Goal of the exercise: Please write out exactly the lines that begin at the line containing "left shoulder: (1341, 373)" and run to the end of the records.

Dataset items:
===============
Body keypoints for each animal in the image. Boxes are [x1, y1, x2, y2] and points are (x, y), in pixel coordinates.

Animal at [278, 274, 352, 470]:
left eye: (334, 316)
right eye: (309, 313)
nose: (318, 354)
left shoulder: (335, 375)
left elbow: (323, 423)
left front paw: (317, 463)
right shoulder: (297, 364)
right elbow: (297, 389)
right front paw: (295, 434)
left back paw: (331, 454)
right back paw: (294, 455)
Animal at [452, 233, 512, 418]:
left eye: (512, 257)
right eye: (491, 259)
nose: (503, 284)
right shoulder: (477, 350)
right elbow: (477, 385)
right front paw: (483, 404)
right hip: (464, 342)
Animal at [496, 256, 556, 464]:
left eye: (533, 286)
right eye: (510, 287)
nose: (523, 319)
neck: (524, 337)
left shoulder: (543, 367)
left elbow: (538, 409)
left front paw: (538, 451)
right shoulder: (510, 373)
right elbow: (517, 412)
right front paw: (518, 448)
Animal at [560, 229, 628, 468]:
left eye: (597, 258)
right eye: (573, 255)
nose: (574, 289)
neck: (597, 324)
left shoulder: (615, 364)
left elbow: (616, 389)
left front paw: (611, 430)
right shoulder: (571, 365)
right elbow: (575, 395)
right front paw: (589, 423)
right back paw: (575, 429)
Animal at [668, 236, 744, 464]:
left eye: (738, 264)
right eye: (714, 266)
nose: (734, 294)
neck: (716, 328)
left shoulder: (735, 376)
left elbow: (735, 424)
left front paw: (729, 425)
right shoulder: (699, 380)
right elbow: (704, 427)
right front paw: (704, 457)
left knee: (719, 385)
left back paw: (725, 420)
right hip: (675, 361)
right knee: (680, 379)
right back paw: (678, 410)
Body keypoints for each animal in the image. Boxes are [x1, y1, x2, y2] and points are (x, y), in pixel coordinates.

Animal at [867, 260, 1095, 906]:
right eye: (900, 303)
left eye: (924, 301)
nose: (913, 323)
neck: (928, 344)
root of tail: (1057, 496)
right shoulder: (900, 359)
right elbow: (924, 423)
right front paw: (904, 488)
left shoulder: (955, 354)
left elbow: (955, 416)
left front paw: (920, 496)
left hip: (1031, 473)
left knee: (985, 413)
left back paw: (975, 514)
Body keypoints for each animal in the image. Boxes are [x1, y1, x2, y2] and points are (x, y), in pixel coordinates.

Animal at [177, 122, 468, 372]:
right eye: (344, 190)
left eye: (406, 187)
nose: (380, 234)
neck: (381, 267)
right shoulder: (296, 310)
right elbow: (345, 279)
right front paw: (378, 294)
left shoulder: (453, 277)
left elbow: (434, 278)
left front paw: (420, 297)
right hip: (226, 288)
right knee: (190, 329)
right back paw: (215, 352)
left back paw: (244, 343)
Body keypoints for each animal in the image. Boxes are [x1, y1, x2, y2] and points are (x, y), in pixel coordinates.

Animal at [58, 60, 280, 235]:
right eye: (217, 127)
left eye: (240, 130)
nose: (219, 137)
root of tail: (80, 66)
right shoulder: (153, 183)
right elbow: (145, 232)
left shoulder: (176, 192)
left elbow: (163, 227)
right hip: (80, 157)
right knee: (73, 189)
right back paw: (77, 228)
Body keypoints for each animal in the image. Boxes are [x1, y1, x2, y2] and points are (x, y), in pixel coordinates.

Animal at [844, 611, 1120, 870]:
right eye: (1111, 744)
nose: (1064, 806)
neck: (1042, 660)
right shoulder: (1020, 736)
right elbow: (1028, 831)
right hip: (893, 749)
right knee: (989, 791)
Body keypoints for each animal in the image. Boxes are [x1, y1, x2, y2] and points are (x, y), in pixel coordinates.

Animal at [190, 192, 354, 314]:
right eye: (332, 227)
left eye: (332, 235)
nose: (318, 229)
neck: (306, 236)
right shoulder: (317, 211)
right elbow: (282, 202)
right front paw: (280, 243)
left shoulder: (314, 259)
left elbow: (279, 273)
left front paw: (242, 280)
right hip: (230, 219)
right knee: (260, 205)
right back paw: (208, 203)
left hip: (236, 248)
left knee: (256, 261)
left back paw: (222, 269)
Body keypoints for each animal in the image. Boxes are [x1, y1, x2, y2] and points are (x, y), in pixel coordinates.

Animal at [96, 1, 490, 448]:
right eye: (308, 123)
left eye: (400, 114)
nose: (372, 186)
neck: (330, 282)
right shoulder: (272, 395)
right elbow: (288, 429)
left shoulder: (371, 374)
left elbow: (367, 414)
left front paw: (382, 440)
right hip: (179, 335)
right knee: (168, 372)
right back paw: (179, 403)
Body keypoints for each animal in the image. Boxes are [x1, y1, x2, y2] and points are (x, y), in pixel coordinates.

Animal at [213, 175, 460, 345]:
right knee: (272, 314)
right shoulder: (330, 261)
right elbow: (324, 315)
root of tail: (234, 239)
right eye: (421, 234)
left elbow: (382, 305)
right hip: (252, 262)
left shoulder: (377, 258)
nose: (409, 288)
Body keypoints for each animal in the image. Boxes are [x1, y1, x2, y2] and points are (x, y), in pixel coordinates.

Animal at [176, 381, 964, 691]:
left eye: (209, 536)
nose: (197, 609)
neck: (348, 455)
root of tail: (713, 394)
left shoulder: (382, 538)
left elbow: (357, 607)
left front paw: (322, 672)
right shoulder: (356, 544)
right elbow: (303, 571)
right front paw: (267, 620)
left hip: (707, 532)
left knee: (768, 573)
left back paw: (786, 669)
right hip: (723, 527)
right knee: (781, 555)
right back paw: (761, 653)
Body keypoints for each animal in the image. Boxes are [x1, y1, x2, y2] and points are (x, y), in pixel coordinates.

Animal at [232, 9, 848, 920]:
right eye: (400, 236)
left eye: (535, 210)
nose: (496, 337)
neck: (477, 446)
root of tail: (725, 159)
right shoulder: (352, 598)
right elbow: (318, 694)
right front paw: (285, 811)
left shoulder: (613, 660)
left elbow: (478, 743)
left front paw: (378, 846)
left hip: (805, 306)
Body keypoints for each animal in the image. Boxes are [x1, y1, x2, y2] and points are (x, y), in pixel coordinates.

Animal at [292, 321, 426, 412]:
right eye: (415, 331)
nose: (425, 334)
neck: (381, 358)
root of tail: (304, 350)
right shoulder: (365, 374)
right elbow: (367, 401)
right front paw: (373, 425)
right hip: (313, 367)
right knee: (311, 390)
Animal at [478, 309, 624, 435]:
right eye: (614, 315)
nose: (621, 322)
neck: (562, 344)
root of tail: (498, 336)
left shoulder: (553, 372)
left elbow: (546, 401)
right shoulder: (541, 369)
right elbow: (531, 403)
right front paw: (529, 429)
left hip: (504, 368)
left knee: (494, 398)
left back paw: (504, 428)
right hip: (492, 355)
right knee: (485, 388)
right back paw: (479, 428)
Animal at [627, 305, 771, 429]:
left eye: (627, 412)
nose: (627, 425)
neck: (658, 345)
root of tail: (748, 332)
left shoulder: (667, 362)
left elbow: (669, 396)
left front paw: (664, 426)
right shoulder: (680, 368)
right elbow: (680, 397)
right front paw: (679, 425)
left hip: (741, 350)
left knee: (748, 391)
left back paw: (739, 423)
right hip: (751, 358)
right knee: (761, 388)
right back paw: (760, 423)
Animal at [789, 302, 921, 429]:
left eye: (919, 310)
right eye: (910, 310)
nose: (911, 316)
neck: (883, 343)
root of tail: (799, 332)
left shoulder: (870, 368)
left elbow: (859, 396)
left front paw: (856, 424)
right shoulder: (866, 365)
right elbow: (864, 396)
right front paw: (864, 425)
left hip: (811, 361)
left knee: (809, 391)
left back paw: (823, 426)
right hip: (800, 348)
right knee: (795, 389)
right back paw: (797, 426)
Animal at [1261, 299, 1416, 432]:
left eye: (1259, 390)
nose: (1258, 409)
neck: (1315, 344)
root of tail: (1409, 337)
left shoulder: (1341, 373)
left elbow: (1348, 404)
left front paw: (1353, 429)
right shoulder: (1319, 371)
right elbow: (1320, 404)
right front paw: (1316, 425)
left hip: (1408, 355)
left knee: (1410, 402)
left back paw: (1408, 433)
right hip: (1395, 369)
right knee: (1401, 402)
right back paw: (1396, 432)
===============
Answer to this problem:
left shoulder: (1341, 373)
left elbow: (1348, 404)
left front paw: (1353, 429)
right shoulder: (1319, 371)
right elbow: (1320, 404)
right front paw: (1316, 425)
left hip: (1408, 355)
left knee: (1410, 402)
left back paw: (1408, 433)
right hip: (1395, 369)
right knee: (1401, 402)
right back paw: (1396, 432)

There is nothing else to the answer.